▶ What you are asked to do
Copy out the text of each item below, putting "leak sensors" in place of "leak detectors" wherever it occurs and keeping everything else the same. Leave the pictures out.

▶ Input data
------------

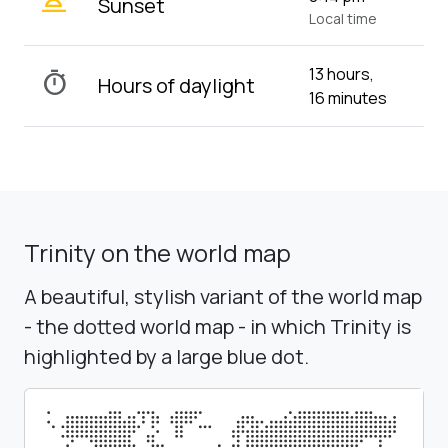
wb_twilight_2
Sunset
Local time
13 hours,
timer
Hours of daylight
16 minutes
Trinity on the world map
A beautiful, stylish variant of the world map
- the dotted world map - in which Trinity is
highlighted by a large blue dot.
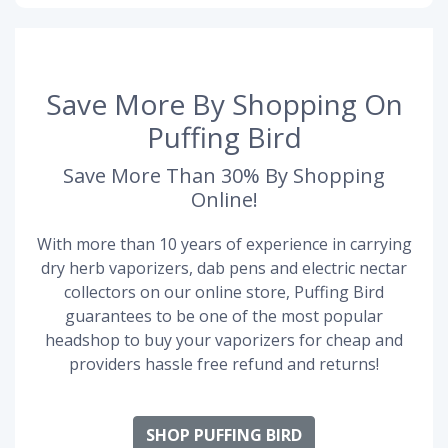
Save More By Shopping On
Puffing Bird
Save More Than 30% By Shopping
Online!
With more than 10 years of experience in carrying
dry herb vaporizers, dab pens and electric nectar
collectors on our online store, Puffing Bird
guarantees to be one of the most popular
headshop to buy your vaporizers for cheap and
providers hassle free refund and returns!
SHOP PUFFING BIRD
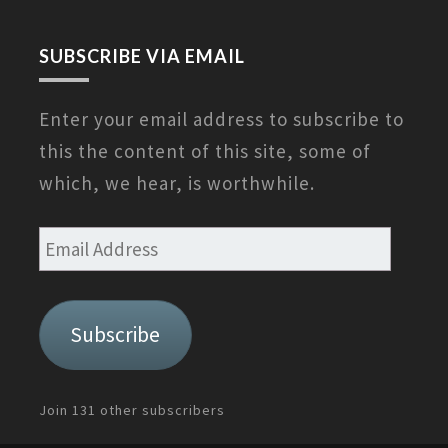
SUBSCRIBE VIA EMAIL
Enter your email address to subscribe to
this the content of this site, some of
which, we hear, is worthwhile.
Email
Address
Subscribe
Join 131 other subscribers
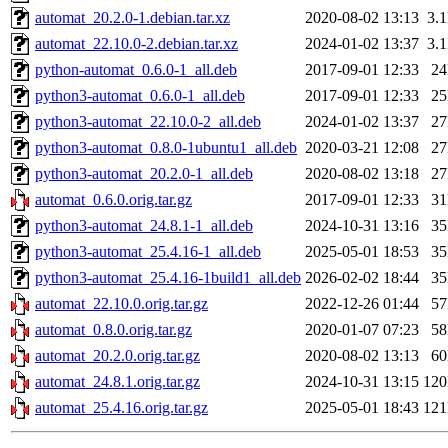
automat_20.2.0-1.debian.tar.xz
2020-08-02 13:13
3.
automat_22.10.0-2.debian.tar.xz
2024-01-02 13:37
3.
python-automat_0.6.0-1_all.deb
2017-09-01 12:33
2
python3-automat_0.6.0-1_all.deb
2017-09-01 12:33
2
python3-automat_22.10.0-2_all.deb
2024-01-02 13:37
2
python3-automat_0.8.0-1ubuntu1_all.deb
2020-03-21 12:08
2
python3-automat_20.2.0-1_all.deb
2020-08-02 13:18
2
automat_0.6.0.orig.tar.gz
2017-09-01 12:33
3
python3-automat_24.8.1-1_all.deb
2024-10-31 13:16
3
python3-automat_25.4.16-1_all.deb
2025-05-01 18:53
3
python3-automat_25.4.16-1build1_all.deb
2026-02-02 18:44
3
automat_22.10.0.orig.tar.gz
2022-12-26 01:44
5
automat_0.8.0.orig.tar.gz
2020-01-07 07:23
5
automat_20.2.0.orig.tar.gz
2020-08-02 13:13
6
automat_24.8.1.orig.tar.gz
2024-10-31 13:15
12
automat_25.4.16.orig.tar.gz
2025-05-01 18:43
12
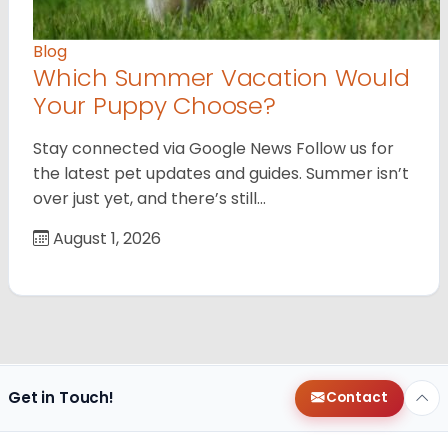
Blog
Which Summer Vacation Would
Your Puppy Choose?
Stay connected via Google News Follow us for
the latest pet updates and guides. Summer isn’t
over just yet, and there’s still…
August 1, 2026
Get in Touch!
Contact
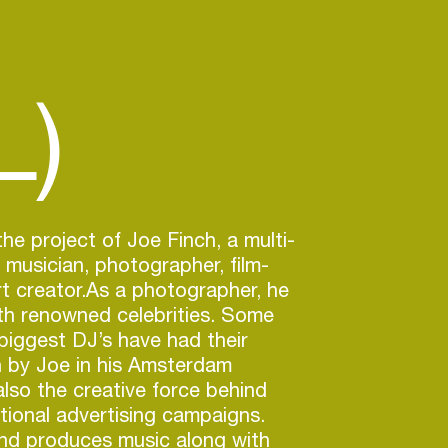
L)
he project of Joe Finch, a multi-
t musician, photographer, film-
rt creator.As a photographer, he
th renowned celebrities. Some
 biggest DJ’s have had their
n by Joe in his Amsterdam
also the creative force behind
ational advertising campaigns.
nd produces music along with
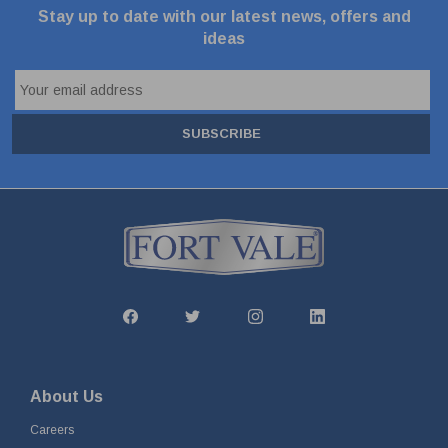
Stay up to date with our latest news, offers and
ideas
SUBSCRIBE
About Us
Careers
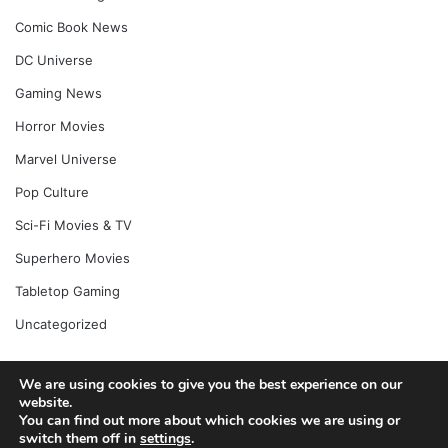
Comic Book News
DC Universe
Gaming News
Horror Movies
Marvel Universe
Pop Culture
Sci-Fi Movies & TV
Superhero Movies
Tabletop Gaming
Uncategorized
We are using cookies to give you the best experience on our
© Copyright 2026, All Rights Reserved |
Jannah News Theme
website.
You can find out more about which cookies we are using or
by TieLabs
switch them off in
settings
.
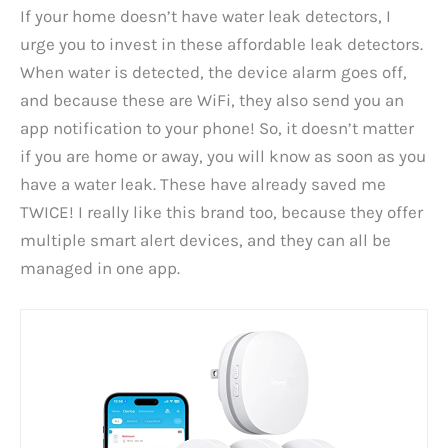
If your home doesn’t have water leak detectors, I
urge you to invest in these affordable leak detectors.
When water is detected, the device alarm goes off,
and because these are WiFi, they also send you an
app notification to your phone! So, it doesn’t matter
if you are home or away, you will know as soon as you
have a water leak. These have already saved me
TWICE! I really like this brand too, because they offer
multiple smart alert devices, and they can all be
managed in one app.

------------

▶ Exercise answer
wb_twilight_2
Sunset
Local time
13 hours,
timer
Hours of daylight
16 minutes
Trinity on the world map
A beautiful, stylish variant of the world map
- the dotted world map - in which Trinity is
highlighted by a large blue dot.
Save More By Shopping On
Puffing Bird
Save More Than 30% By Shopping
Online!
With more than 10 years of experience in carrying
dry herb vaporizers, dab pens and electric nectar
collectors on our online store, Puffing Bird
guarantees to be one of the most popular
headshop to buy your vaporizers for cheap and
providers hassle free refund and returns!
SHOP PUFFING BIRD
SUBSCRIBE VIA EMAIL
Enter your email address to subscribe to
this the content of this site, some of
which, we hear, is worthwhile.
Email
Address
Subscribe
Join 131 other subscribers
automat_20.2.0-1.debian.tar.xz
2020-08-02 13:13
3.
automat_22.10.0-2.debian.tar.xz
2024-01-02 13:37
3.
python-automat_0.6.0-1_all.deb
2017-09-01 12:33
2
python3-automat_0.6.0-1_all.deb
2017-09-01 12:33
2
python3-automat_22.10.0-2_all.deb
2024-01-02 13:37
2
python3-automat_0.8.0-1ubuntu1_all.deb
2020-03-21 12:08
2
python3-automat_20.2.0-1_all.deb
2020-08-02 13:18
2
automat_0.6.0.orig.tar.gz
2017-09-01 12:33
3
python3-automat_24.8.1-1_all.deb
2024-10-31 13:16
3
python3-automat_25.4.16-1_all.deb
2025-05-01 18:53
3
python3-automat_25.4.16-1build1_all.deb
2026-02-02 18:44
3
automat_22.10.0.orig.tar.gz
2022-12-26 01:44
5
automat_0.8.0.orig.tar.gz
2020-01-07 07:23
5
automat_20.2.0.orig.tar.gz
2020-08-02 13:13
6
automat_24.8.1.orig.tar.gz
2024-10-31 13:15
12
automat_25.4.16.orig.tar.gz
2025-05-01 18:43
12
Blog
Which Summer Vacation Would
Your Puppy Choose?
Stay connected via Google News Follow us for
the latest pet updates and guides. Summer isn’t
over just yet, and there’s still…
August 1, 2026
Get in Touch!
Contact
L)
he project of Joe Finch, a multi-
t musician, photographer, film-
rt creator.As a photographer, he
th renowned celebrities. Some
 biggest DJ’s have had their
n by Joe in his Amsterdam
also the creative force behind
ational advertising campaigns.
nd produces music along with
Stay up to date with our latest news, offers and
ideas
SUBSCRIBE
About Us
Careers
Comic Book News
DC Universe
Gaming News
Horror Movies
Marvel Universe
Pop Culture
Sci-Fi Movies & TV
Superhero Movies
Tabletop Gaming
Uncategorized
We are using cookies to give you the best experience on our
© Copyright 2026, All Rights Reserved |
Jannah News Theme
website.
You can find out more about which cookies we are using or
by TieLabs
switch them off in
settings
.
If your home doesn’t have water leak sensors, I
urge you to invest in these affordable leak sensors.
When water is detected, the device alarm goes off,
and because these are WiFi, they also send you an
app notification to your phone! So, it doesn’t matter
if you are home or away, you will know as soon as you
have a water leak. These have already saved me
TWICE! I really like this brand too, because they offer
multiple smart alert devices, and they can all be
managed in one app.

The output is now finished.